**Your objective**
Print nothing beyond the line with "No need to call names or bad mouth a": every line from the beginning of the data up to it, that line included, and no pictures.

++++ Records shown

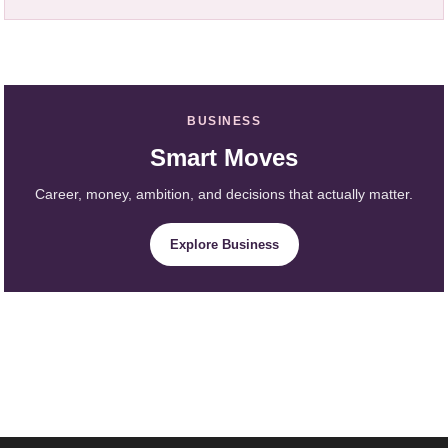
BUSINESS
Smart Moves
Career, money, ambition, and decisions that actually matter.
Explore Business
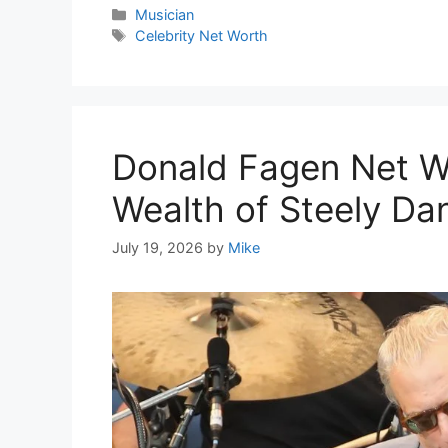
Categories
Musician
Tags
Celebrity Net Worth
Donald Fagen Net W
Wealth of Steely Dan
July 19, 2026
by
Mike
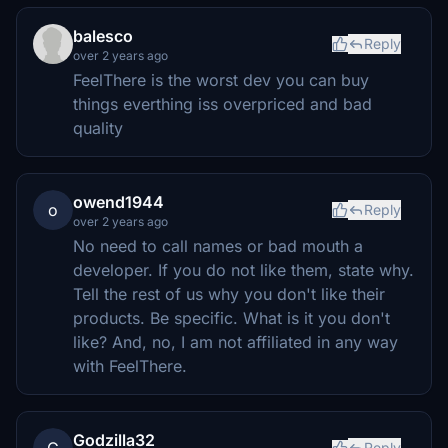
balesco
Reply
over 2 years ago
FeelThere is the worst dev you can buy
things everthing iss overpriced and bad
quality
owend1944
o
Reply
over 2 years ago
No need to call names or bad mouth a
developer. If you do not like them, state why.
Tell the rest of us why you don't like their
products. Be specific. What is it you don't
like? And, no, I am not affiliated in any way
with FeelThere.
Godzilla32
Reply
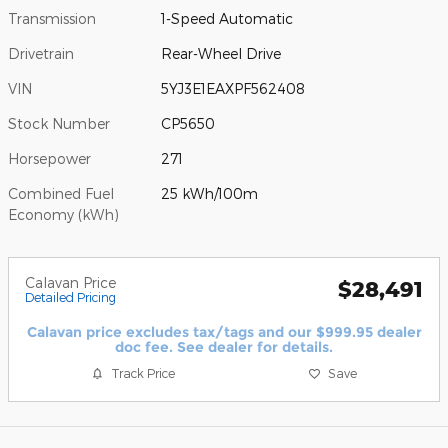
Transmission
1-Speed Automatic
Drivetrain
Rear-Wheel Drive
VIN
5YJ3E1EAXPF562408
Stock Number
CP5650
Horsepower
271
Combined Fuel
25 kWh/100m
Economy (kWh)
Calavan Price
$28,491
Detailed Pricing
Calavan price excludes tax/tags and our $999.95 dealer
doc fee. See dealer for details.
Track Price
Save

++++++++

**Response to the task**
BUSINESS
Smart Moves
Career, money, ambition, and decisions that actually matter.
Explore Business
Categories
Musician
Tags
Celebrity Net Worth
Donald Fagen Net W
Wealth of Steely Dan
July 19, 2026
by
Mike
balesco
Reply
over 2 years ago
FeelThere is the worst dev you can buy
things everthing iss overpriced and bad
quality
owend1944
o
Reply
over 2 years ago
No need to call names or bad mouth a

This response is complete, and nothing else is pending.